Stored data
§

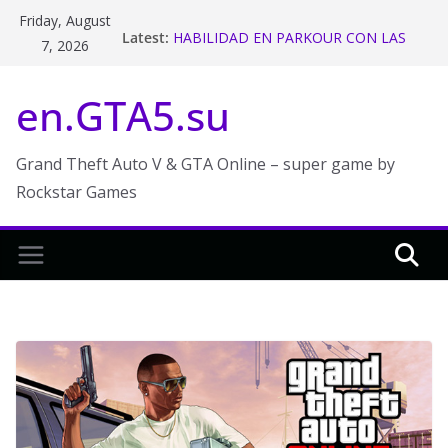
Skip
Friday, August
Latest:
HABILIDAD EN PARKOUR CON LAS
to
7, 2026
MOTOS ! GTA V ONLINE – Makiman
content
Stunt Race Week in GTA Online
en.GTA5.su
The 2018 San Andreas State Tax
Refund and Rebate in GTA Online
GTA 5 Funny Moments
The Chiliad Challenge (GTA V Online)
Grand Theft Auto V & GTA Online – super game by
Rockstar Games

§

--- Problem ---
Please replace "Funny Moments" with "Epic Moments" in the items above and write them out again with everything else unchanged. Leave the pictures out of your answer.

--- Output for this exercise ---
Skip
Friday, August
Latest:
HABILIDAD EN PARKOUR CON LAS
to
7, 2026
MOTOS ! GTA V ONLINE – Makiman
content
Stunt Race Week in GTA Online
en.GTA5.su
The 2018 San Andreas State Tax
Refund and Rebate in GTA Online
GTA 5 Epic Moments
The Chiliad Challenge (GTA V Online)
Grand Theft Auto V & GTA Online – super game by
Rockstar Games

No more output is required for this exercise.